Gwen ran the eggbeater, and Libby sat at the table with Melissa. When the noise stopped, Melissa said, “Tom’s definitely better than some of the roommates I’ve had; at least I don’t have to put my name on my food. And I’m certainly not his idea of the perfect roommate. I stay up too late. I load the dishwasher wrong. I have to sleep with the room pitch black, and when he gets up to pee he trips over the laundry basket because he can’t see. He says I’m a safety hazard. Half the time, he sleeps in the guest room because he’s afraid he’ll break his neck.”

“Get him a flashlight and tell him to shut the hell up,” said Gwen. Living with her ex-husband, Reed, Gwen had felt like she woke up in a mausoleum. Was this where Melissa was, entombed within the blue walls of their house? Was she living on wine offerings and dead leaves? Tom must know better, Gwen thought, than to leave his wife alone in an empty bed.

The unplugged beater in her hand like a gun, Gwen walked through the china closet to the dining room and called toward the open porch door for Danny.

“Dan, table, please.”

She was tempted to confront Tom right here and now: “You aren’t fucking this up, are you?”
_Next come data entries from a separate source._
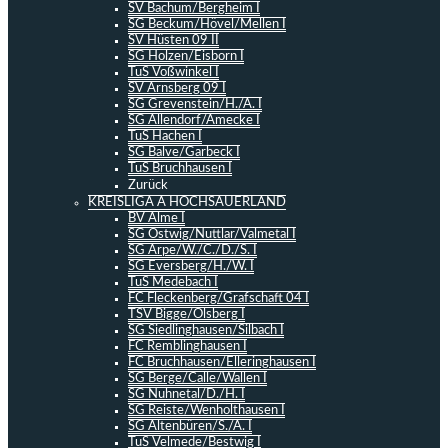
SV Bachum/Bergheim I
SG Beckum/Hövel/Mellen I
SV Hüsten 09 II
SG Holzen/Eisborn I
TuS Voßwinkel I
SV Arnsberg 09 I
SG Grevenstein/H./A. I
SG Allendorf/Amecke I
TuS Hachen I
SG Balve/Garbeck I
TuS Bruchhausen I
Zurück
KREISLIGA A HOCHSAUERLAND
BV Alme I
SG Ostwig/Nuttlar/Valmetal I
SG Arpe/W./C./D./S. I
SG Eversberg/H./W. I
TuS Medebach I
FC Fleckenberg/Grafschaft 04 I
TSV Bigge/Olsberg I
SG Siedlinghausen/Silbach I
FC Remblinghausen I
FC Bruchhausen/Elleringhausen I
SG Berge/Calle/Wallen I
SG Nuhnetal/D./H. I
SG Reiste/Wenholthausen I
SG Altenbüren/S./A. I
TuS Velmede/Bestwig I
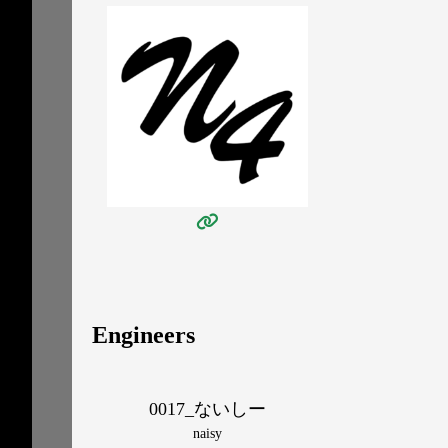
Engineers
0017_ないしー
naisy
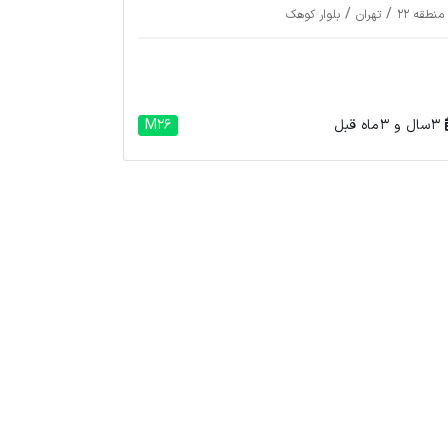
/
/
منطقه 22
تهران
بلوار کوهک
3 سال و 3 ماه قبل
M26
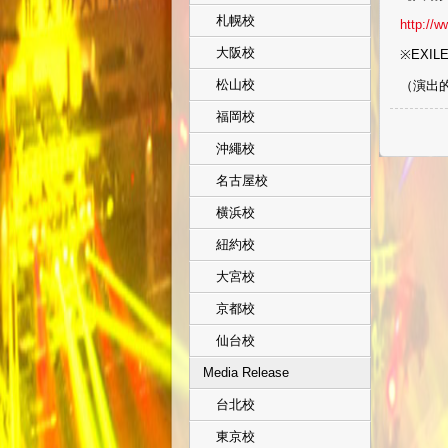
札幌校
http://
大阪校
※EXI
松山校
（演出
福岡校
沖繩校
名古屋校
横浜校
紐約校
大宮校
京都校
仙台校
Media Release
台北校
東京校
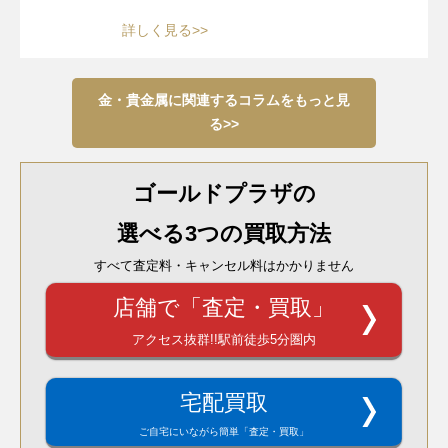
詳しく見る>>
金・貴金属に関連するコラムをもっと見
る>>
ゴールドプラザの
選べる3つの買取方法
すべて査定料・キャンセル料はかかりません
店舗で「査定・買取」
アクセス抜群!!駅前徒歩5分圏内
宅配買取
ご自宅にいながら簡単「査定・買取」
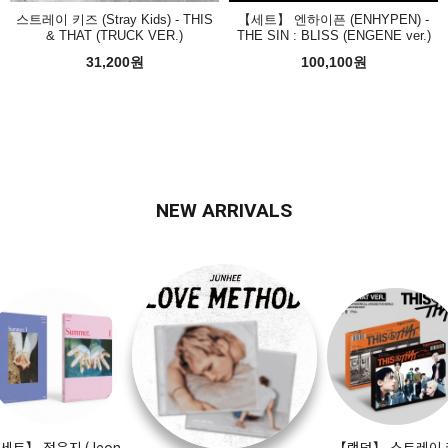
스트레이 키즈 (Stray Kids) - THIS
【세트】 엔하이픈 (ENHYPEN) -
& THAT (TRUCK VER.)
THE SIN : BLISS (ENGENE ver.)
31,200원
100,100원
NEW ARRIVALS
세트】 정은지 (Jeon
【랜덤】 스트레이 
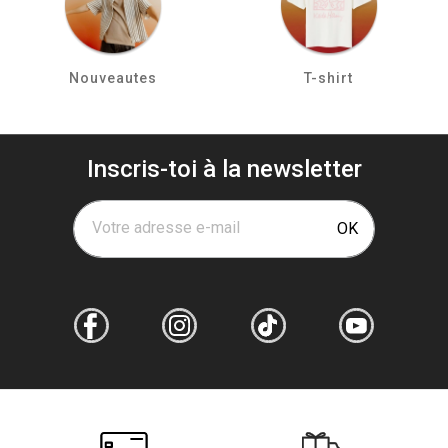
Nouveautes
T-shirt
Inscris-toi à la newsletter
Votre adresse e-mail
OK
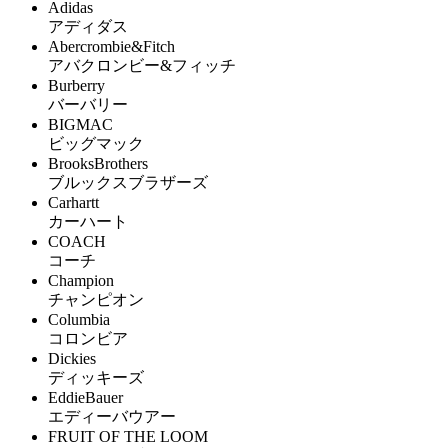
Adidas
アディダス
Abercrombie&Fitch
アバクロンビー&フィッチ
Burberry
バーバリー
BIGMAC
ビッグマック
BrooksBrothers
ブルックスブラザーズ
Carhartt
カーハート
COACH
コーチ
Champion
チャンピオン
Columbia
コロンビア
Dickies
ディッキーズ
EddieBauer
エディーバウアー
FRUIT OF THE LOOM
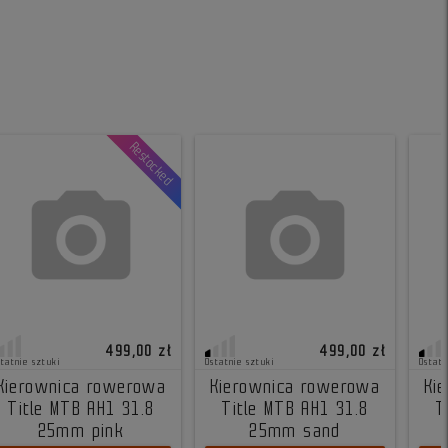
Restocked
499,00 zł
499,00 zł
statnie sztuki
Ostatnie sztuki
Ostatn
Kierownica rowerowa
Kierownica rowerowa
Ki
Title MTB AH1 31.8
Title MTB AH1 31.8
T
25mm pink
25mm sand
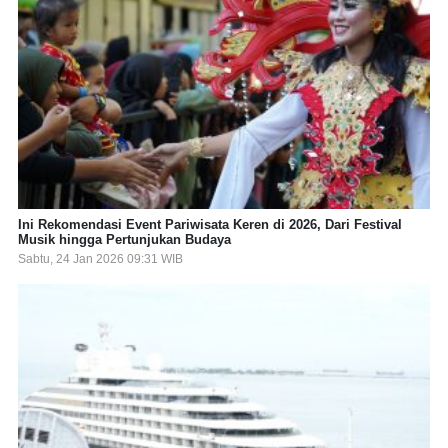
Ini Rekomendasi Event Pariwisata Keren di 2026, Dari Festival
Musik hingga Pertunjukan Budaya
Sabtu, 24 Jan 2026 09:31 WIB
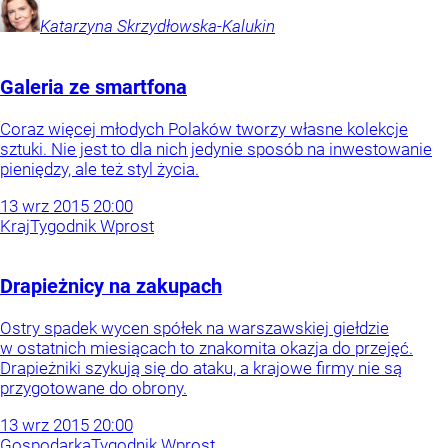
Katarzyna
Skrzydłowska-Kalukin
Galeria ze smartfona
Coraz więcej młodych Polaków tworzy własne kolekcje
sztuki. Nie jest to dla nich jedynie sposób na inwestowanie
pieniędzy, ale też styl życia.
13
wrz
2015
20:00
Kraj
Tygodnik Wprost
Drapieżnicy na zakupach
Ostry spadek wycen spółek na warszawskiej giełdzie
w ostatnich miesiącach to znakomita okazja do przejęć.
Drapieżniki szykują się do ataku, a krajowe firmy nie są
przygotowane do obrony.
13
wrz
2015
20:00
Gospodarka
Tygodnik Wprost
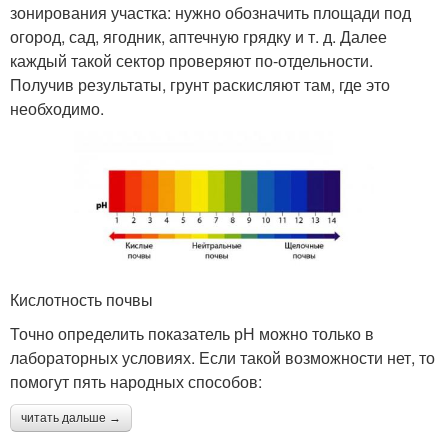
зонирования участка: нужно обозначить площади под
огород, сад, ягодник, аптечную грядку и т. д. Далее
каждый такой сектор проверяют по-отдельности.
Получив результаты, грунт раскисляют там, где это
необходимо.
Кислотность почвы
Точно определить показатель рН можно только в
лабораторных условиях. Если такой возможности нет, то
помогут пять народных способов:
читать дальше →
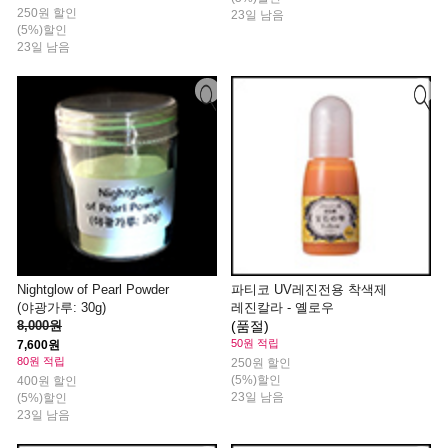
250원 할인
23일 남음
(5%)할인
23일 남음
Nightglow of Pearl Powder
파티코 UV레진전용 착색제
(야광가루: 30g)
레진칼라 - 옐로우
8,000원
(품절)
50원 적립
7,600원
80원 적립
250원 할인
(5%)할인
400원 할인
23일 남음
(5%)할인
23일 남음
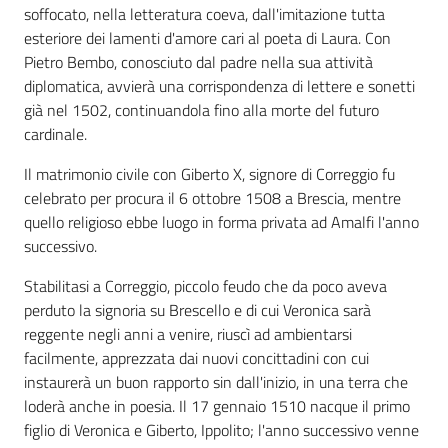
soffocato, nella letteratura coeva, dall'imitazione tutta
esteriore dei lamenti d'amore cari al poeta di Laura. Con
Pietro Bembo, conosciuto dal padre nella sua attività
diplomatica, avvierà una corrispondenza di lettere e sonetti
già nel 1502, continuandola fino alla morte del futuro
cardinale.
Il matrimonio civile con Giberto X, signore di Correggio fu
celebrato per procura il 6 ottobre 1508 a Brescia, mentre
quello religioso ebbe luogo in forma privata ad Amalfi l'anno
successivo.
Stabilitasi a Correggio, piccolo feudo che da poco aveva
perduto la signoria su Brescello e di cui Veronica sarà
reggente negli anni a venire, riuscì ad ambientarsi
facilmente, apprezzata dai nuovi concittadini con cui
instaurerà un buon rapporto sin dall'inizio, in una terra che
loderà anche in poesia. Il 17 gennaio 1510 nacque il primo
figlio di Veronica e Giberto, Ippolito; l'anno successivo venne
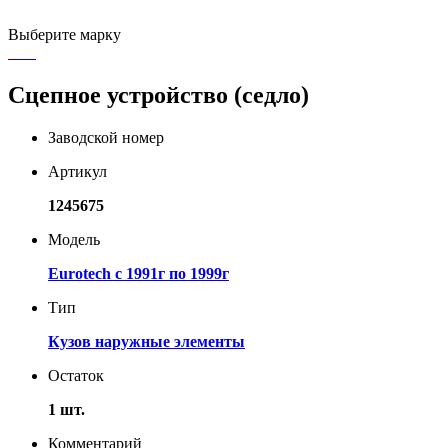
Выберите марку
Сцепное устройство (седло)
Заводской номер
Артикул
1245675
Модель
Eurotech с 1991г по 1999г
Тип
Кузов наружные элементы
Остаток
1 шт.
Комментарий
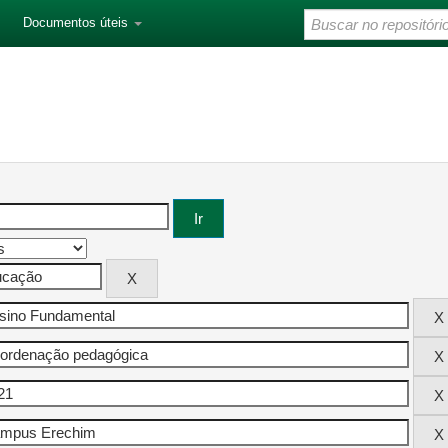
Documentos úteis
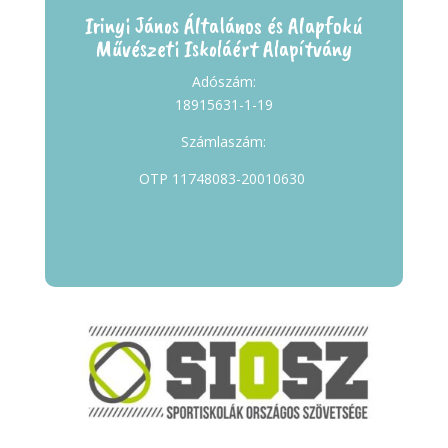
Irinyi János Általános és Alapfokú
Művészeti Iskoláért Alapítvány
Adószám:
18915631-1-19
Számlaszám:
OTP 11748083-20010630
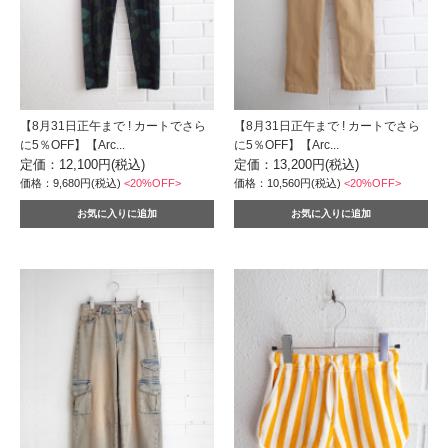
【8月31日正午まで ! カートでさら
【8月31日正午まで ! カートでさら
に5％OFF】【Arc...
に5％OFF】【Arc...
定価：12,100円(税込)
定価：13,200円(税込)
価格：9,680円(税込)
<20%OFF>
価格：10,560円(税込)
<20%OFF>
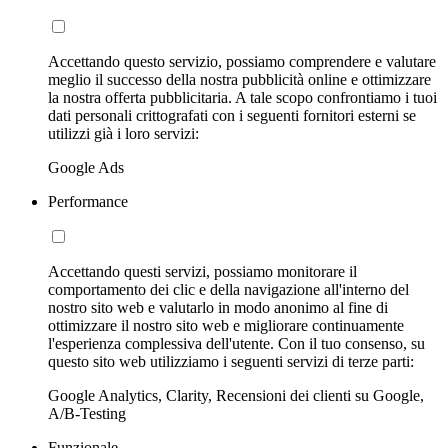
Accettando questo servizio, possiamo comprendere e valutare
meglio il successo della nostra pubblicità online e ottimizzare
la nostra offerta pubblicitaria. A tale scopo confrontiamo i tuoi
dati personali crittografati con i seguenti fornitori esterni se
utilizzi già i loro servizi:
Google Ads
Performance
Accettando questi servizi, possiamo monitorare il
comportamento dei clic e della navigazione all'interno del
nostro sito web e valutarlo in modo anonimo al fine di
ottimizzare il nostro sito web e migliorare continuamente
l'esperienza complessiva dell'utente. Con il tuo consenso, su
questo sito web utilizziamo i seguenti servizi di terze parti:
Google Analytics, Clarity, Recensioni dei clienti su Google,
A/B-Testing
Funzionale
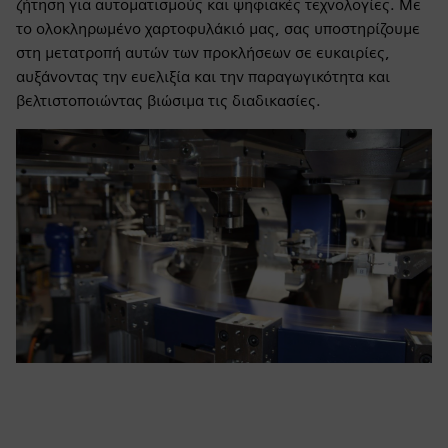
ζήτηση για αυτοματισμούς και ψηφιακές τεχνολογίες. Με
το ολοκληρωμένο χαρτοφυλάκιό μας, σας υποστηρίζουμε
στη μετατροπή αυτών των προκλήσεων σε ευκαιρίες,
αυξάνοντας την ευελιξία και την παραγωγικότητα και
βελτιστοποιώντας βιώσιμα τις διαδικασίες.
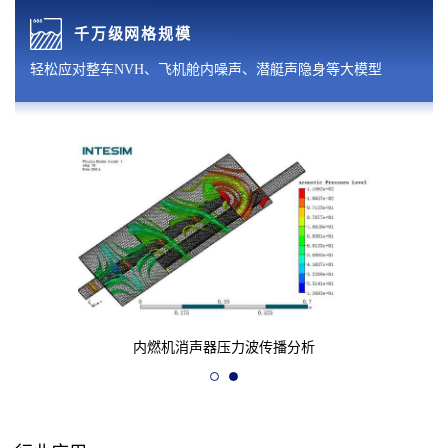
千万级网格规模
轻松应对整车NVH、飞机舱内噪声、潜艇声隐身等大模型
内燃机消声器压力波传播分析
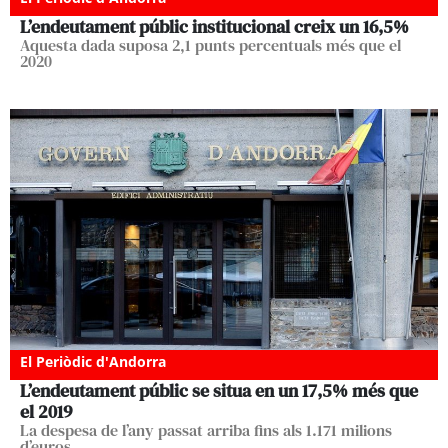
L’endeutament públic institucional creix un 16,5%
Aquesta dada suposa 2,1 punts percentuals més que el
2020
El Periòdic d'Andorra
L’endeutament públic se situa en un 17,5% més que
el 2019
La despesa de l’any passat arriba fins als 1.171 milions
d’euros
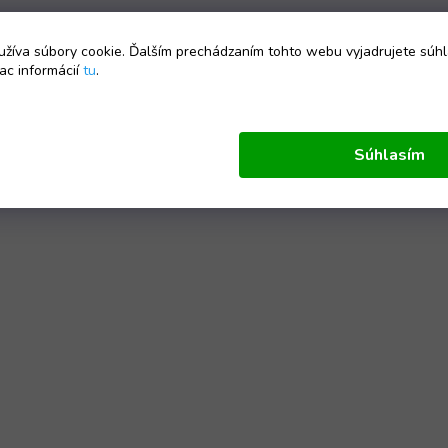
žíva súbory cookie. Ďalším prechádzaním tohto webu vyjadrujete súhl
ac informácií
tu
.
Súhlasím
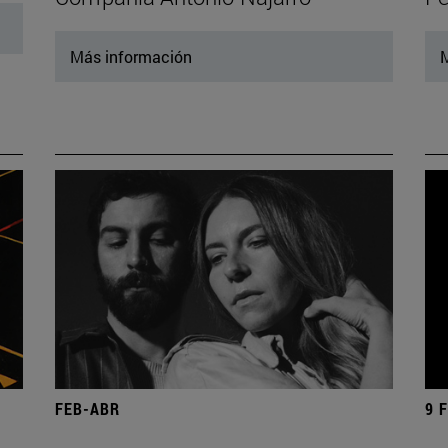
Más información
M
FEB-ABR
9 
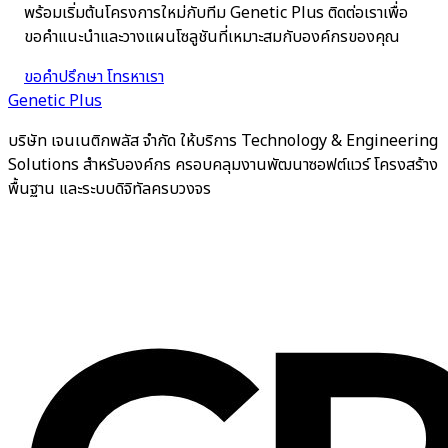
พร้อมเริ่มต้นโครงการใหม่กับทีม Genetic Plus ติดต่อเราเพื่อ
ขอคำแนะนำและวางแผนโซลูชันที่เหมาะสมกับองค์กรของคุณ
ขอคำปรึกษา
โทรหาเรา
Genetic Plus
บริษัท เจนเนติกพลัส จำกัด ให้บริการ Technology & Engineering
Solutions สำหรับองค์กร ครอบคลุมงานพัฒนาซอฟต์แวร์ โครงสร้าง
พื้นฐาน และระบบดิจิทัลครบวงจร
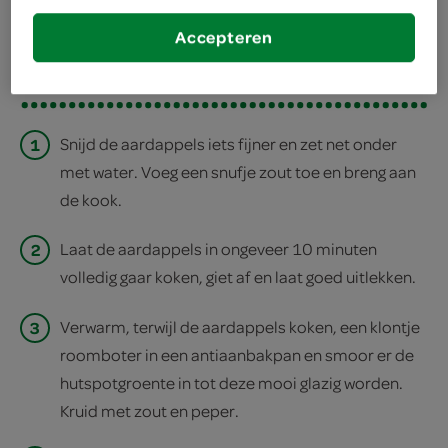
deel op facebook
Accepteren
print recept
1
Snijd de aardappels iets fijner en zet net onder
met water. Voeg een snufje zout toe en breng aan
de kook.
2
Laat de aardappels in ongeveer 10 minuten
volledig gaar koken, giet af en laat goed uitlekken.
3
Verwarm, terwijl de aardappels koken, een klontje
roomboter in een antiaanbakpan en smoor er de
hutspotgroente in tot deze mooi glazig worden.
Kruid met zout en peper.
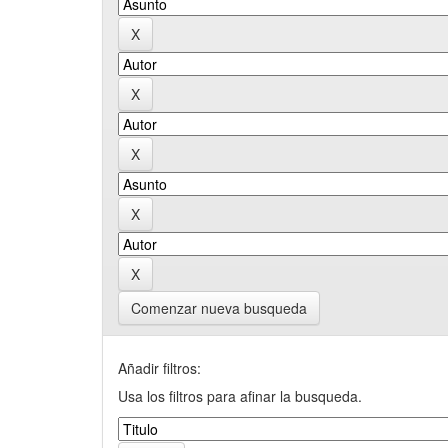
Comenzar nueva busqueda
Añadir filtros:
Usa los filtros para afinar la busqueda.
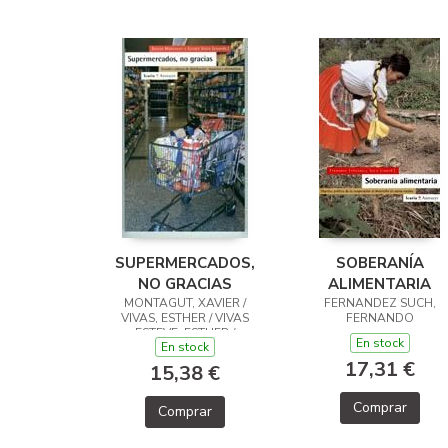
SUPERMERCADOS,
SOBERANÍA
NO GRACIAS
ALIMENTARIA
MONTAGUT, XAVIER /
FERNANDEZ SUCH,
VIVAS, ESTHER / VIVAS
FERNANDO
ESTEVE, ESTHER /
En stock
En stock
MONTAGUT GUIX, XAVIER
17,31 €
15,38 €
Comprar
Comprar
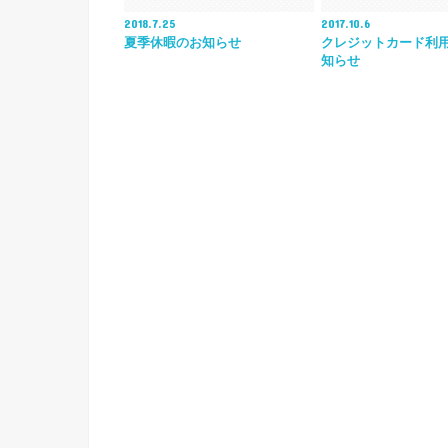
2018.7.25
2017.10.6
夏季休暇のお知らせ
クレジットカード利
知らせ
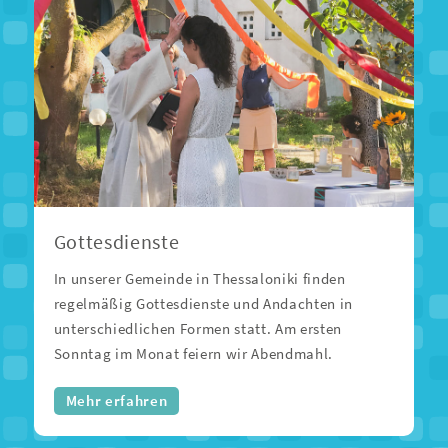
Gottesdienste
In unserer Gemeinde in Thessaloniki finden
regelmäßig Gottesdienste und Andachten in
unterschiedlichen Formen statt. Am ersten
Sonntag im Monat feiern wir Abendmahl.
Mehr erfahren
Through the window she could see her brothers sitting on the porch each reading a book, two sweating cocktails on the table between them. She imagined them as old men living together in some dust-filled apartment. Maybe they wouldn’t be so bad together. They seemed to know how to coexist. But she and Libby and Danny had great plans to retire to Florida and glue tiny shells on lamps that they’d sell on the curb. She waited as Danny slowly turned down the corner of a page, read a last sentence, and put the book down, before going back into the kitchen.

Melissa was slicing strawberries; Libby was peering into the steamer.

“I think these puppies are done,” Libby said.

Then Melissa gasped, throwing the knife onto the table like it burned her. She gripped her left hand to her chest.

“You okay?” Libby and Gwen said together, moving close to her.